## Exercise instructions
Write out the entries word for word, starting at the line that has "کابینت هایگلاس می" and stopping after the line that has "Semka dla Frondy: Pożegnanie Edwarda Gierka". Leave the pictures out of your answer.

══ Data records ══

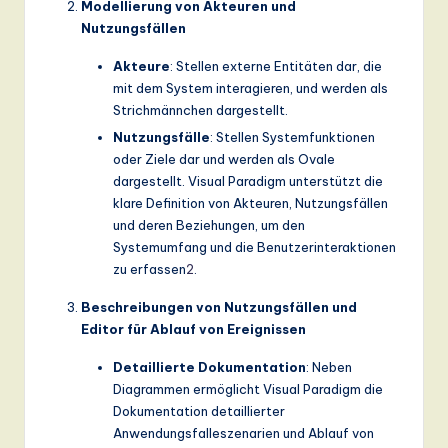
Modellierung von Akteuren und
Nutzungsfällen
Akteure
: Stellen externe Entitäten dar, die
mit dem System interagieren, und werden als
Strichmännchen dargestellt.
Nutzungsfälle
: Stellen Systemfunktionen
oder Ziele dar und werden als Ovale
dargestellt. Visual Paradigm unterstützt die
klare Definition von Akteuren, Nutzungsfällen
und deren Beziehungen, um den
Systemumfang und die Benutzerinteraktionen
zu erfassen
2
.
Beschreibungen von Nutzungsfällen und
Editor für Ablauf von Ereignissen
Detaillierte Dokumentation
: Neben
Diagrammen ermöglicht Visual Paradigm die
Dokumentation detaillierter
Anwendungsfalleszenarien und Ablauf von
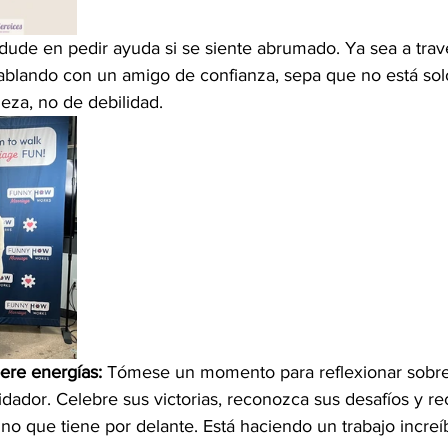
dude en pedir ayuda si se siente abrumado. Ya sea a travé
blando con un amigo de confianza, sepa que no está solo
leza, no de debilidad.
ere energías:
 Tómese un momento para reflexionar sobre
dador. Celebre sus victorias, reconozca sus desafíos y r
no que tiene por delante. Está haciendo un trabajo incre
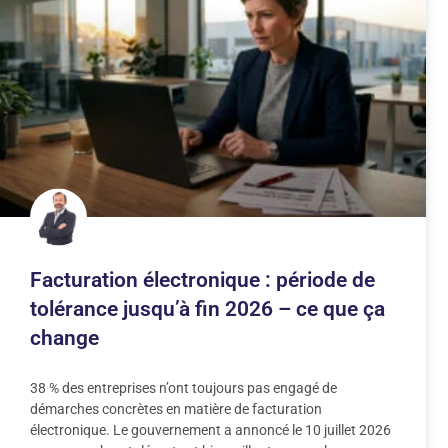
Facturation électronique : période de
tolérance jusqu’à fin 2026 – ce que ça
change
38 % des entreprises n’ont toujours pas engagé de
démarches concrètes en matière de facturation
électronique. Le gouvernement a annoncé le 10 juillet 2026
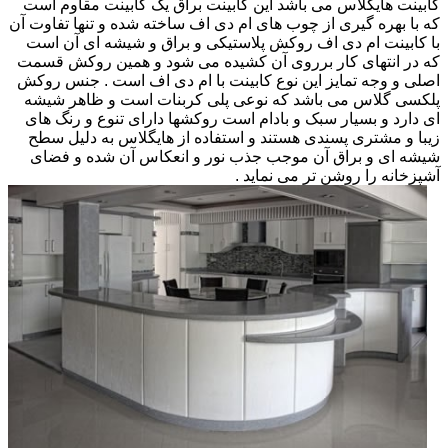
کابینت هایگلاس می باشد این کابینت براق یک کابینت مقاوم است
که با بهره گیری از چوب های ام دی اف ساخته شده و تنها تفاوت آن
با کابینت ام دی اف روکش پلاستیکی و براق و شیشه ای آن است
که در انتهای کار برروی آن کشیده می شود و همین روکش قسمت
اصلی و وجه تمایز این نوع کابینت با ام دی اف است . جنس روکش
پلکسی گلاس می باشد که نوعی پلی کربنات است و ظاهر شیشه
ای دارد و بسیار سبک و بادام است روکشها دارای تنوع و رنگ های
زیبا و مشتری پسندی هستند و استفاده از هایگلاس به دلیل سطح
شیشه ای و براق آن موجب جذب نور و انعکاس آن شده و فضای
آشپزخانه را روشن تر می نماید .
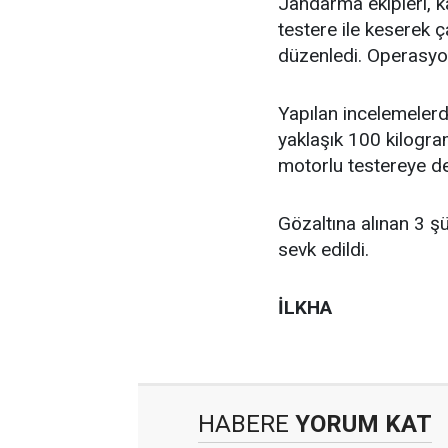
Jandarma ekipleri, 
testere ile keserek 
düzenledi. Operasyon
Yapılan incelemelerde
yaklaşık 100 kilogram
motorlu testereye de
Gözaltına alınan 3 ş
sevk edildi.
İLKHA
HABERE
YORUM KAT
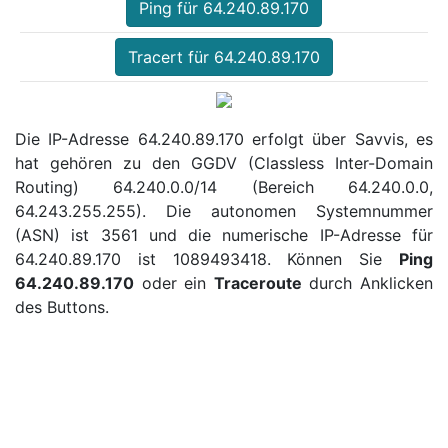
Ping für 64.240.89.170
Tracert für 64.240.89.170
Die IP-Adresse 64.240.89.170 erfolgt über Savvis, es
hat gehören zu den GGDV (Classless Inter-Domain
Routing) 64.240.0.0/14 (Bereich 64.240.0.0,
64.243.255.255). Die autonomen Systemnummer
(ASN) ist 3561 und die numerische IP-Adresse für
64.240.89.170 ist 1089493418. Können Sie
Ping
64.240.89.170
oder ein
Traceroute
durch Anklicken
des Buttons.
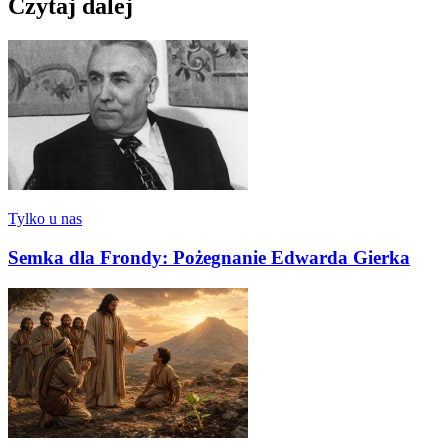
Czytaj dalej
Tylko u nas
Semka dla Frondy: Pożegnanie Edwarda Gierka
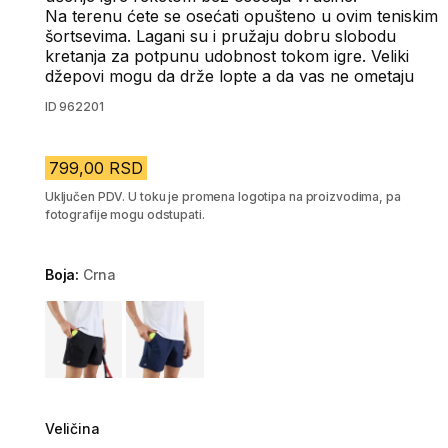
Na terenu ćete se osećati opušteno u ovim teniskim
šortsevima. Lagani su i pružaju dobru slobodu
kretanja za potpunu udobnost tokom igre. Veliki
džepovi mogu da drže lopte a da vas ne ometaju
ID
962201
799,00 RSD
Uključen PDV. U toku je promena logotipa na proizvodima, pa
fotografije mogu odstupati.
Boja:
Crna
Choose a variant
Veličina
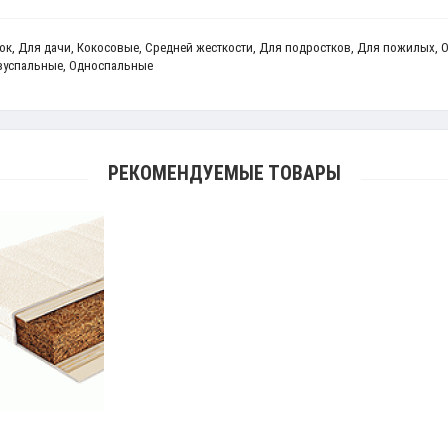
ок
,
Для дачи
,
Кокосовые
,
Средней жесткости
,
Для подростков
,
Для пожилых
,
О
вуспальные
,
Односпальные
РЕКОМЕНДУЕМЫЕ ТОВАРЫ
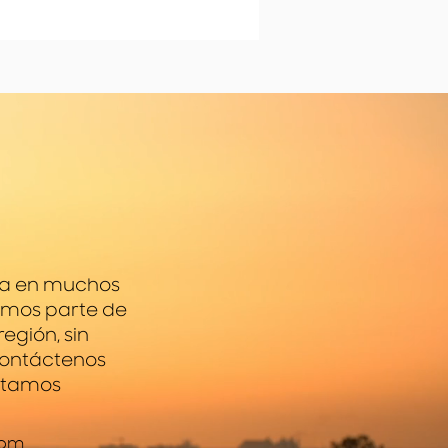
ida en muchos
omos parte de
egión, sin
contáctenos
estamos
com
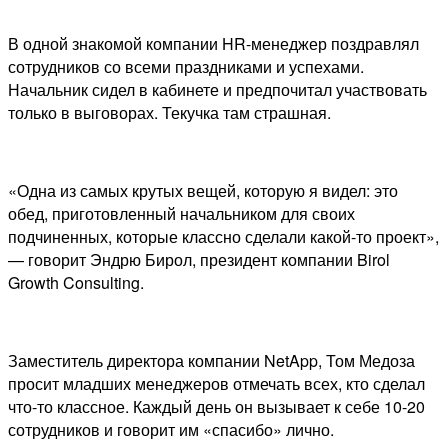
В одной знакомой компании HR-менеджер поздравлял
сотрудников со всеми праздниками и успехами.
Начальник сидел в кабинете и предпочитал участвовать
только в выговорах. Текучка там страшная.
«Одна из самых крутых вещей, которую я видел: это
обед, приготовленный начальником для своих
подчиненных, которые классно сделали какой-то проект»,
— говорит Эндрю Бирол, президент компании Birol
Growth Consulting.
Заместитель директора компании NetApp, Том Медоза
просит младших менеджеров отмечать всех, кто сделал
что-то классное. Каждый день он вызывает к себе 10-20
сотрудников и говорит им «спасибо» лично.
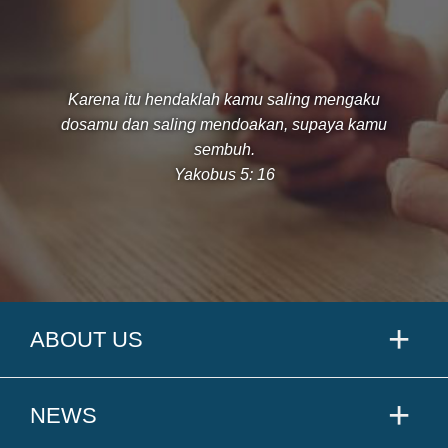
Karena itu hendaklah kamu saling mengaku
dosamu dan saling mendoakan, supaya kamu
sembuh.
Yakobus 5: 16
ABOUT US
NEWS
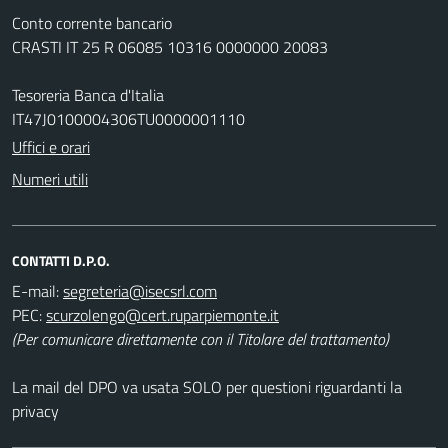
Conto corrente bancario
CRASTI IT 25 R 06085 10316 0000000 20083
Tesoreria Banca d'Italia
IT47J0100004306TU0000001110
Uffici e orari
Numeri utili
CONTATTI D.P.O.
E-mail:
PEC:
(Per comunicare direttamente con il Titolare del trattamento)
La mail del DPO va usata SOLO per questioni riguardanti la
privacy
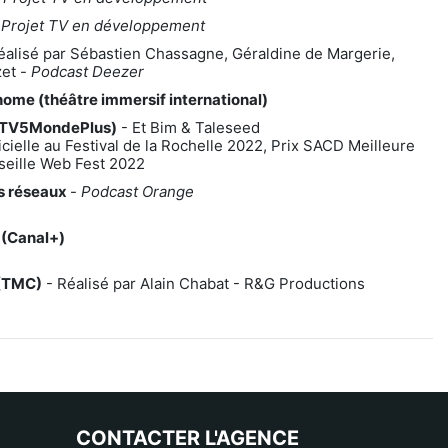
-
Projet TV en développement
éalisé par Sébastien Chassagne, Géraldine de Margerie,
et -
Podcast Deezer
ome (théâtre immersif international)
(TV5MondePlus)
- Et Bim & Taleseed
icielle au Festival de la Rochelle 2022, Prix SACD Meilleure
seille Web Fest 2022
es réseaux
-
Podcast Orange
 (Canal+)
 (TMC)
- Réalisé par Alain Chabat - R&G Productions
CONTACTER L'AGENCE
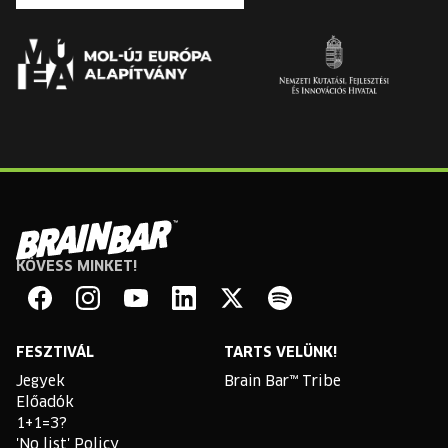
KÖVESS MINKET!
Brain
Bar
Facebook
Instagram
YouTube
Linkedin
Twitter
Spotify
FESZTIVÁL
TARTS VELÜNK!
Jegyek
Brain Bar™ Tribe
Előadók
1+1=3?
'No list' Policy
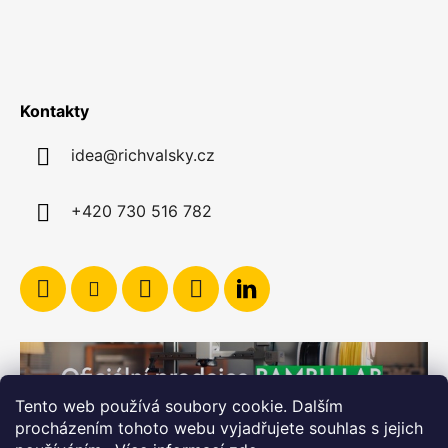
Kontakty
idea@richvalsky.cz
+420 730 516 782
Tento web používá soubory cookie. Dalším
procházením tohoto webu vyjadřujete souhlas s jejich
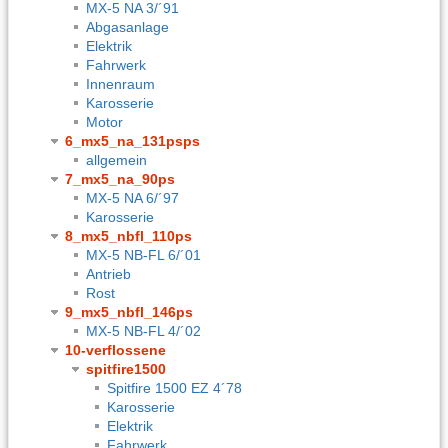
MX-5 NA 3/´91
Abgasanlage
Elektrik
Fahrwerk
Innenraum
Karosserie
Motor
6_mx5_na_131psps
allgemein
7_mx5_na_90ps
MX-5 NA 6/´97
Karosserie
8_mx5_nbfl_110ps
MX-5 NB-FL 6/´01
Antrieb
Rost
9_mx5_nbfl_146ps
MX-5 NB-FL 4/´02
10-verflossene
spitfire1500
Spitfire 1500 EZ 4´78
Karosserie
Elektrik
Fahrwerk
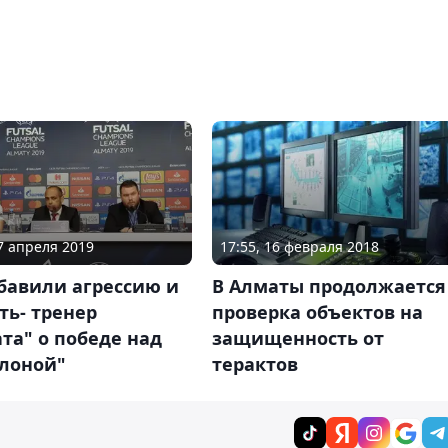
27 апреля 2019
17:55, 16 февраля 2018
бавили агрессию и
В Алматы продолжается
ть- тренер
проверка объектов на
та" о победе над
защищенность от
елоной"
терактов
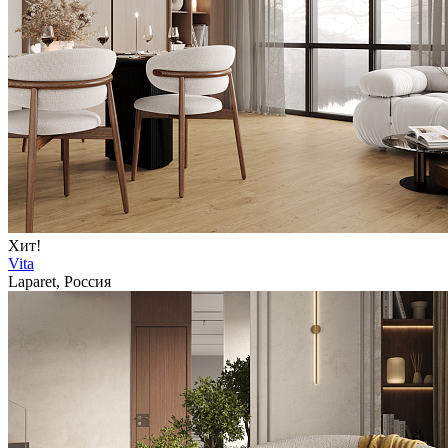
Хит!
Vita
Laparet, Россия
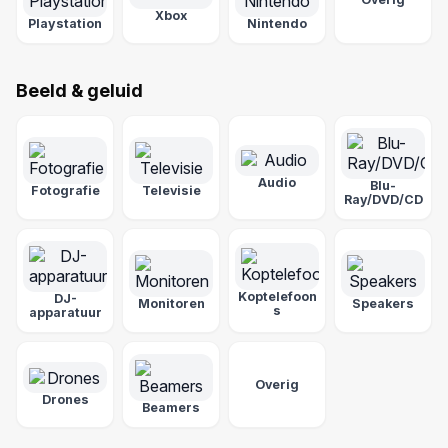
Xbox
Playstation
Nintendo
Beeld & geluid
Audio
Blu-
Fotografie
Televisie
Ray/DVD/CD
Koptelefoon
DJ-
Monitoren
Speakers
s
apparatuur
Overig
Drones
Beamers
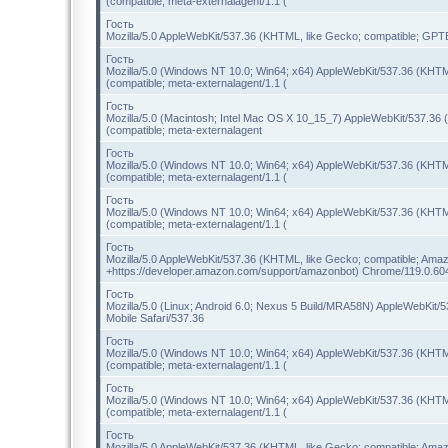
(compatible; meta-externalagent/1.1 (
Гость
Mozilla/5.0 AppleWebKit/537.36 (KHTML, like Gecko; compatible; GPTBo
Гость
Mozilla/5.0 (Windows NT 10.0; Win64; x64) AppleWebKit/537.36 (KHTM
(compatible; meta-externalagent/1.1 (
Гость
Mozilla/5.0 (Macintosh; Intel Mac OS X 10_15_7) AppleWebKit/537.36
(compatible; meta-externalagent
Гость
Mozilla/5.0 (Windows NT 10.0; Win64; x64) AppleWebKit/537.36 (KHTM
(compatible; meta-externalagent/1.1 (
Гость
Mozilla/5.0 (Windows NT 10.0; Win64; x64) AppleWebKit/537.36 (KHTM
(compatible; meta-externalagent/1.1 (
Гость
Mozilla/5.0 AppleWebKit/537.36 (KHTML, like Gecko; compatible; Amaz
+https://developer.amazon.com/support/amazonbot) Chrome/119.0.60
Гость
Mozilla/5.0 (Linux; Android 6.0; Nexus 5 Build/MRA58N) AppleWebKit
Mobile Safari/537.36
Гость
Mozilla/5.0 (Windows NT 10.0; Win64; x64) AppleWebKit/537.36 (KHTM
(compatible; meta-externalagent/1.1 (
Гость
Mozilla/5.0 (Windows NT 10.0; Win64; x64) AppleWebKit/537.36 (KHTM
(compatible; meta-externalagent/1.1 (
Гость
Mozilla/5.0 AppleWebKit/537.36 (KHTML, like Gecko; compatible; Amaz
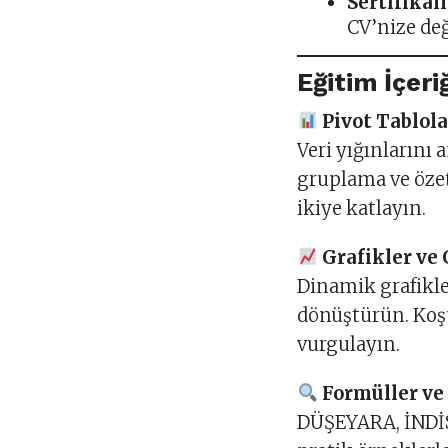
Sertifikal
CV’nize değ
Eğitim İçeri
Pivot Tablola
Veri yığınlarını
gruplama ve özet
ikiye katlayın.
Grafikler ve
Dinamik grafikler
dönüştürün. Koşu
vurgulayın.
Formüller ve
DÜŞEYARA, İNDİS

═══

## Response to this task
کابینت هایگلاس می باشد این کابینت براق یک کابینت مقاوم است
که با بهره گیری از چوب های ام دی اف ساخته شده و تنها تفاوت آن
با کابینت ام دی اف روکش پلاستیکی و براق و شیشه ای آن است
که در انتهای کار برروی آن کشیده می شود و همین روکش قسمت
اصلی و وجه تمایز این نوع کابینت با ام دی اف است . جنس روکش
پلکسی گلاس می باشد که نوعی پلی کربنات است و ظاهر شیشه
ای دارد و بسیار سبک و بادام است روکشها دارای تنوع و رنگ های
زیبا و مشتری پسندی هستند و استفاده از هایگلاس به دلیل سطح
شیشه ای و براق آن موجب جذب نور و انعکاس آن شده و فضای
آشپزخانه را روشن تر می نماید .
Jandarma ekipleri, 
testere ile keserek 
düzenledi. Operasyon
Yapılan incelemelerde
yaklaşık 100 kilogram
motorlu testereye de
Gözaltına alınan 3 ş
sevk edildi.
İLKHA
HABERE
YORUM KAT
Ping für 64.240.89.170
Tracert für 64.240.89.170
Die IP-Adresse 64.240.89.170 erfolgt über Savvis, es
hat gehören zu den GGDV (Classless Inter-Domain
Routing) 64.240.0.0/14 (Bereich 64.240.0.0,
64.243.255.255). Die autonomen Systemnummer
(ASN) ist 3561 und die numerische IP-Adresse für
64.240.89.170 ist 1089493418. Können Sie
Ping
64.240.89.170
oder ein
Traceroute
durch Anklicken
des Buttons.
Czytaj dalej
Tylko u nas
Semka dla Frondy: Pożegnanie Edwarda Gierka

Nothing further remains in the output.